Following on from his 40-foot fabric Turbine Hall commission at Tate Modern two years ago, American artist Richard Tuttle returns to London with two solo shows of work on a smaller, quieter scale. Where, frankly, he seems much more comfortable.

Old Street space Modern Art is exhibiting a sizeable number of assemblages made out of scrappy bits and pieces: tape-bandaged card, offcuts of balsa, polystyrene balls, tacks – basically, the sort of stuff an artist might scrape off the floor of their studio. Tuttle isn’t one for chewing the scenery: instead, he makes work whose unassuming lyricism comes from a delicate interplay of colours, textures, materials and gestures. A coral-pink fold against a teal-blue splatter; crinkled crêpe paper against snipped neoprene.

In contrast to this rag-tag stuff, a more self-defined series of work is on display at Pace in Mayfair: five long, rectangular wall pieces, each made up four separate sections of fabric.

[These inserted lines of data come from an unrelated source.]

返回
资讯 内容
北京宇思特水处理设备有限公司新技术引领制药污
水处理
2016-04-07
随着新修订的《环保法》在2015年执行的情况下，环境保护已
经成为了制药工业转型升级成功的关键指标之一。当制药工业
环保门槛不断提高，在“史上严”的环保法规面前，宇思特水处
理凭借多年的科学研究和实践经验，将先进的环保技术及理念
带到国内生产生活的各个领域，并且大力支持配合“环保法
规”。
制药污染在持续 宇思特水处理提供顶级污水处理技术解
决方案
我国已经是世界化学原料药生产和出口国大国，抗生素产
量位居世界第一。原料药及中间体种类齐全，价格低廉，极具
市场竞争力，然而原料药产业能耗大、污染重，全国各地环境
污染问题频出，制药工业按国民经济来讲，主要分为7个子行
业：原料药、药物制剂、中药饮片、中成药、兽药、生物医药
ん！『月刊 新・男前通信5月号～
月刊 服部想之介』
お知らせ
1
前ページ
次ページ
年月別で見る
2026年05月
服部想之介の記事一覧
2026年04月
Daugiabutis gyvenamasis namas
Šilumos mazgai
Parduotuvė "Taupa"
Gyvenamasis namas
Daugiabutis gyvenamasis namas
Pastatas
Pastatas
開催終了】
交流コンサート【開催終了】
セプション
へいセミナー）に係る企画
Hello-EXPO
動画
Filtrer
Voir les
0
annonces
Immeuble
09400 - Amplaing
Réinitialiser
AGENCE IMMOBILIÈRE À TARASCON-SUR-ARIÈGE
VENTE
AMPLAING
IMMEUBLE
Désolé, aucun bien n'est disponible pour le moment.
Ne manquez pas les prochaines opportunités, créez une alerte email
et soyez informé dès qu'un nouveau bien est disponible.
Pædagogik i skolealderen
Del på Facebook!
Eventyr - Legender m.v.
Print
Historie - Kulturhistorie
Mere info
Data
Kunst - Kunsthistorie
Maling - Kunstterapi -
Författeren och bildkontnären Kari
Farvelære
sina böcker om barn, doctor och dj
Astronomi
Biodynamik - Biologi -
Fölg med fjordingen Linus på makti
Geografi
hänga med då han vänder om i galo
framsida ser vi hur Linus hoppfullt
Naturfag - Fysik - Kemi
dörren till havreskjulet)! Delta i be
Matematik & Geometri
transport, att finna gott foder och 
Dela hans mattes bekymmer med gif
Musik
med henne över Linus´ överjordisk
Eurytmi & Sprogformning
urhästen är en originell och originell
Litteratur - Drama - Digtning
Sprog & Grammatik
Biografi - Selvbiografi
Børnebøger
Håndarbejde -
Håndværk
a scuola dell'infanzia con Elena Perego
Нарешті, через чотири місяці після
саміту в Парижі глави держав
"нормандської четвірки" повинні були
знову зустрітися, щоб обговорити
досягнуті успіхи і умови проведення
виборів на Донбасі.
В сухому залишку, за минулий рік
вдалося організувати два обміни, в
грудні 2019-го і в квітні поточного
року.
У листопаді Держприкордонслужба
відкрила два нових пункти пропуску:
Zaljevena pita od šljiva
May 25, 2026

They vaguely resemble banners, or something heraldic, except that Tuttle keeps everything (somewhat wilfully at times) in the realm of abstraction. Nothing is ever quite this or that. Perhaps they’re more like those quilts that succeeding generations of a family each work on, such is the slow-burn feeling his work inspires. You can tell he’s a daydreamer; he also writes poetry, and the one on the wall here is a contemplative little ode to light and darkness, the most positive thing to be said about which is that it would probably get top marks in a GCSE creative writing module.

Which is a bit mean, but Tuttle is a late-career artist so thoroughly immersed in his brand of folksy post-minimalism that he needs calling out whenever duds fly off the wheel. And to be fair, those duds are few and far between. The rest is quietly captivating.